Personne ne peut donc affirmer aujourd'hui
que le chemin de la guerre sera plus court que celui des inspections. Personne ne peut
affirmer non plus qu'il pourrait déboucher sur un monde plus sûr, plus juste et
plus stable. Car la guerre est toujours la sanction d'un échec. Serait-ce notre seul
recours face aux nombreux défis actuels? Donnons par conséquent aux inspecteurs
des Nations Unies le temps nécessaire à la réussite de leur mission. Mais
soyons ensemble vigilants et demandons à MM. Blix et El Baradei de faire
régulièrement rapport au Conseil. La France, pour sa part, propose un nouveau
rendez-vous le 14 mars au niveau ministériel, pour évaluer la situation. Nous
pourrons alors juger des progrès effectués et de ceux restant à accomplir.
Dans
ce contexte, l'usage de la force ne se justifie pas aujourd'hui. Il y a une alternative à la
guerre: désarmer l'Iraq par les inspections. De plus, un recours prématuré à
l'option militaire serait lourd de conséquences.
L'autorité de notre action repose aujourd'hui
sur l'unité de la communauté internationale. Une intervention
militaire prématurée remettrait en cause cette unité, ce qui lui enlèverait sa
légitimité et, dans la durée, son efficacité.
Une telle intervention pourrait avoir
des conséquences incalculables pour la stabilité de cette région meurtrie et
fragile. Elle renforcerait le sentiment d'injustice, aggraverait les tensions
et risquerait d'ouvrir la voie à d'autres conflits.
Nous partageons
tous une même priorité, celle de combattre sans merci le terrorisme. Ce combat
exige une détermination totale. C'est, depuis la tragédie du 11 septembre, l'une de nos
responsabilités premières devant nos peuples. Et la France, qui a été durement
touchée à plusieurs reprises par ce terrible fléau, est entièrement mobilisée
dans cette lutte qui nous concerne tous et que nous devons mener ensemble.
C'est le sens de la réunion du Conseil de Sécurité qui s'est tenue le 20
janvier, à l'initiative de la France.
Il y a dix jours, le Secrétaire
d'Etat américain, M. Powell, a évoqué des liens supposés entre Al-Qaida et le
régime de Bagdad. En l'état actuel de nos recherches et informations menées en
liaison avec nos alliés, rien ne nous permet d'établir de tels liens. En
revanche, nous devons prendre la mesure de l'impact qu'aurait sur ce plan une
action militaire contestée actuellement. Une telle intervention ne
risquerait-elle pas d'aggraver les fractures entre les sociétés, entre les
cultures, entre les peuples, fractures dont se nourrit le terrorisme?

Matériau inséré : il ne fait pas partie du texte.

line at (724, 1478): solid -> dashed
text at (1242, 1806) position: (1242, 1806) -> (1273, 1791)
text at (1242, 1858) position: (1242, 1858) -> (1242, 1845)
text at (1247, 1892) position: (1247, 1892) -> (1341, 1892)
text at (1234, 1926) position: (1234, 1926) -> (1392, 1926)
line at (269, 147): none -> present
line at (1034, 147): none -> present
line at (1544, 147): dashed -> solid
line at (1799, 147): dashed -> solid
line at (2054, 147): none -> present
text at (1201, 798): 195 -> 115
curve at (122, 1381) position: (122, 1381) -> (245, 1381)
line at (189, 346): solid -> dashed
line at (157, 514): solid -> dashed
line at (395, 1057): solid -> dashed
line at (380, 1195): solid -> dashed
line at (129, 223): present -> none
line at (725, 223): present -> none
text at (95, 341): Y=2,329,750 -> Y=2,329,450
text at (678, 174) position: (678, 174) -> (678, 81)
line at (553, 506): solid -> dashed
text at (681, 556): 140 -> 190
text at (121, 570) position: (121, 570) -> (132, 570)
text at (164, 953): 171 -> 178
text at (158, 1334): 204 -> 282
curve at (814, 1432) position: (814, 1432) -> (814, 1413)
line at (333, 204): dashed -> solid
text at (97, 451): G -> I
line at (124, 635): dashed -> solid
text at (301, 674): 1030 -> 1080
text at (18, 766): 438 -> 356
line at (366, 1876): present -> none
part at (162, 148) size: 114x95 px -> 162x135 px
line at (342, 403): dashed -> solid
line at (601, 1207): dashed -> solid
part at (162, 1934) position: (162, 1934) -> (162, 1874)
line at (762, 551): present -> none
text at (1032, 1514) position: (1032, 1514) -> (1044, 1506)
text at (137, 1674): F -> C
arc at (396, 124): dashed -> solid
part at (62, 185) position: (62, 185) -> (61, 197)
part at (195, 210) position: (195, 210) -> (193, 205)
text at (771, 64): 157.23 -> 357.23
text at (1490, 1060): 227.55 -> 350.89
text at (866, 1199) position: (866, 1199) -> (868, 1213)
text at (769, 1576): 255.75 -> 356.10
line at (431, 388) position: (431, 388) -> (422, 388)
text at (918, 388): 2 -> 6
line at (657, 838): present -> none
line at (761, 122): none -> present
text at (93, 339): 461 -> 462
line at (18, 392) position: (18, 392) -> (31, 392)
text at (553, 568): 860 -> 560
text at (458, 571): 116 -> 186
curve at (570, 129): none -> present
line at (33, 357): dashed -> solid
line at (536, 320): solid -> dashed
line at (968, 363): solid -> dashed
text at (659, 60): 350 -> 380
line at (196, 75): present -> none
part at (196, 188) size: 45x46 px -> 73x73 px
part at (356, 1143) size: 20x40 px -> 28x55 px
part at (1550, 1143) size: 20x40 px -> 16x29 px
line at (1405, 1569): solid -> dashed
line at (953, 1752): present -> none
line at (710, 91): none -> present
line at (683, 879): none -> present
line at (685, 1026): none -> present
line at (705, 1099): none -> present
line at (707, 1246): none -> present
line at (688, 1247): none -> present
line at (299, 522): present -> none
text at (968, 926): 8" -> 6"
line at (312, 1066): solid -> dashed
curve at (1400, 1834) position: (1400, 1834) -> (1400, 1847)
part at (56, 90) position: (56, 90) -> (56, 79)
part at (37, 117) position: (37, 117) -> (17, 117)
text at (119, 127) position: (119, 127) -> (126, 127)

La France l'a toujours dit: nous
n'excluons pas la possibilité qu'un jour il faille recourir à la force, si les
rapports des inspecteurs concluaient à l'impossibilité pour les inspections de
se poursuivre. Le Conseil devrait alors se prononcer et ses membres auraient à
prendre toutes leurs responsabilités. Et, dans une telle hypothèse, je veux
rappeler ici les questions que j'avais soulignées lors de notre dernier débat
le 4 février et auxquelles nous devrons bien répondre:
En quoi la nature et l'ampleur de la
menace justifient-elles le recours immédiat à la force?
Comment faire en sorte que les
risques considérables d'une telle intervention puissent être réellement
maîtrisés?
En tout état de cause, dans une telle
éventualité, c'est bien l'unité de la communauté internationale qui serait la
garantie de son efficacité. De même, ce sont bien les Nations Unies qui
resteront demain, quoi qu'il arrive, au cœur de la paix à construire.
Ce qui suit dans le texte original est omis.